━━ TEXTE EXTRAIT

Intérêt et perspectives

Le travail infirmier en psychiatrie peut trouver dans ce type de situation, une sorte de pleinitude. Tout d'abord parce que l'on a affaire ici à des valeurs essentielles, aux fondamentaux de l'humanité car les traumatismes touchent à l'identité et l'intégrité psychique de la personne et du groupe social. Nous nous trouvons donc constamment en présence de situations dépouillées de tous les artifices parfois confortables auxquels nous sommes habitués et qui bien souvent nous protègent. "Là bas" le soignant n'a pas d'autre choix que de s'exposer, de se mettre en jeu, de donner de sa propre humanité, tant ce que supporte l'Autre force le respect. Cela permet de relativiser considérablement tout ce que nous appelons déboires, injustices, conditions de travail insupportables etc.
Depuis des mois, les soignants kosovars travaillent tous les jours sans aucune rémunération et se nourrissant à peine . Et tous soignent avec le plus d'abnégation possible alors que la plupart du temps ils ont subi les mêmes traumatismes que les personnes dont ils s'occupent.
Aussi, l'aide la plus sommaire que l'on puisse apporter est immédiatement perçue comme une valeur importante et du coup, valorise notre démarche.
De plus, les démarches que nous avons entreprises nous ont porté au devant de la population, au sein de la communauté, resituant le soin dans le champ des relations humaines, dans l'espace social ce que nous avons parfois tendance à oublier dans nos structures de psychiatrie où trop souvent encore, la personne disparaît derrière la maladie.

━━━━
━━ DONNÉES ENREGISTRÉES

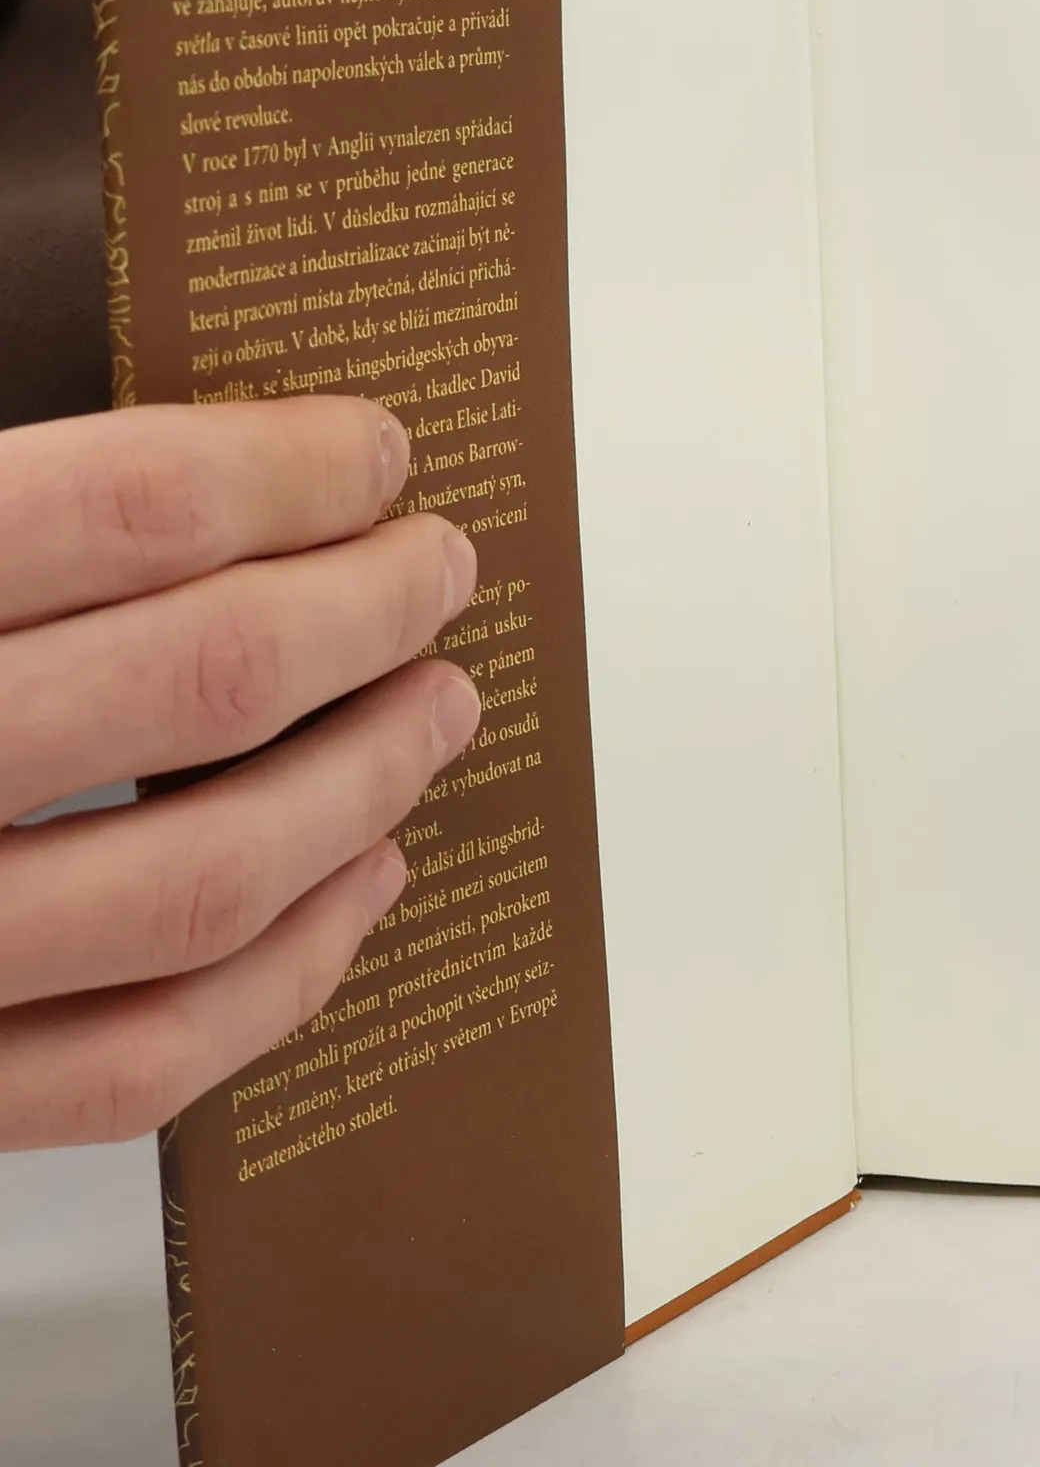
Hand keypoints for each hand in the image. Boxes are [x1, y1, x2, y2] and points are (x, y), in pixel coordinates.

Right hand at [0, 397, 478, 1148]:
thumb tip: (183, 465)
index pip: (118, 510)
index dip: (282, 470)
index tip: (373, 452)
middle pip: (188, 685)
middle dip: (360, 611)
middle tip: (436, 564)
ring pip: (194, 884)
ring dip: (361, 784)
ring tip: (441, 707)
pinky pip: (136, 1069)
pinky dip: (288, 980)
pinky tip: (362, 884)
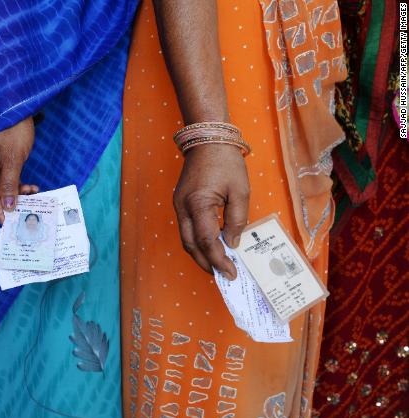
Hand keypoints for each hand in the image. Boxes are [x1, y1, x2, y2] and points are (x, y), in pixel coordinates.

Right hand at [0, 117, 36, 222]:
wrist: (19, 106)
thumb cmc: (14, 128)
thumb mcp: (14, 157)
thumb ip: (10, 184)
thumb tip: (8, 208)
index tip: (10, 225)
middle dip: (7, 205)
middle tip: (26, 206)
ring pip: (0, 192)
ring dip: (15, 196)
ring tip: (33, 192)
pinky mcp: (1, 165)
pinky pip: (6, 183)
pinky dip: (17, 187)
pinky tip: (31, 186)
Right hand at [173, 143, 249, 279]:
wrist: (207, 139)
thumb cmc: (226, 162)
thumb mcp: (240, 191)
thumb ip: (237, 220)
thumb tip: (232, 243)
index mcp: (198, 204)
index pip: (207, 241)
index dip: (219, 259)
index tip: (232, 272)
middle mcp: (183, 208)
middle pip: (191, 245)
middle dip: (206, 263)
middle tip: (224, 276)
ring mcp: (178, 206)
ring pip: (186, 239)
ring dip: (200, 255)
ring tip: (217, 266)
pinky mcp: (180, 203)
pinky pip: (187, 229)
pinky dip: (197, 243)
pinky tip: (211, 248)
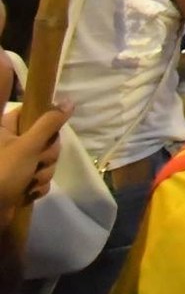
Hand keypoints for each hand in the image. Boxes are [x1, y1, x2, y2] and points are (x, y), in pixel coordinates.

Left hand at [0, 100, 70, 217]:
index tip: (50, 130)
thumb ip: (49, 123)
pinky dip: (37, 184)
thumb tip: (69, 101)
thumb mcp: (28, 146)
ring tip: (29, 181)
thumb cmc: (3, 173)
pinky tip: (28, 191)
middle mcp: (10, 142)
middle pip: (45, 137)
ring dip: (43, 171)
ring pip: (45, 158)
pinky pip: (41, 175)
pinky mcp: (21, 179)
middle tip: (36, 160)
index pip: (31, 111)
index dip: (45, 119)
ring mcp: (16, 162)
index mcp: (5, 129)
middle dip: (46, 154)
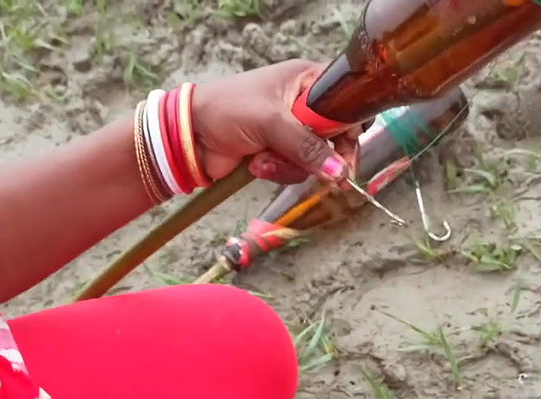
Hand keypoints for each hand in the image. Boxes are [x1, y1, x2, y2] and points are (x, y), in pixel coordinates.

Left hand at [190, 60, 362, 183]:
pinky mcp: (278, 153)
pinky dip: (277, 171)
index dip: (351, 122)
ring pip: (314, 157)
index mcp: (305, 80)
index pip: (344, 97)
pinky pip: (295, 169)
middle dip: (326, 156)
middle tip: (336, 177)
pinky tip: (257, 165)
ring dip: (290, 165)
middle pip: (334, 134)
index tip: (349, 146)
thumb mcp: (271, 122)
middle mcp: (302, 103)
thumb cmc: (228, 110)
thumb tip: (339, 172)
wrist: (189, 135)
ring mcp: (290, 130)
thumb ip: (307, 146)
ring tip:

━━━━

* [VOS TÂCHES]:
A: Restituez mot pour mot le passage du texte sur le travail infirmier en psychiatrie qui s'ouvre sur les mots contenant « Depuis des mois, les » et se ferme sur « valorise notre démarche. ».
B: Traduisez en anglais cette phrase du texte sur le travail infirmier en psychiatrie : « Aussi, l'aide la plus sommaire que l'on puisse apporter est immédiatement perçue comme une valeur importante et du coup, valorise notre démarche. »

* [RÉPONSES PAR NUMÉRO]:
A:
Depuis des mois, les soignants kosovars travaillent tous les jours sans aucune rémunération et se nourrissant à peine . Et tous soignent avec le plus d'abnégation possible alors que la plupart du temps ils ont subi les mêmes traumatismes que les personnes dont ils s'occupent.
Aussi, l'aide la plus sommaire que l'on puisse apporter est immédiatement perçue comme une valeur importante et du coup, valorise notre démarche.

B: Thus, even the most basic help one can offer is immediately perceived as something of great value and, as a result, gives worth to our efforts.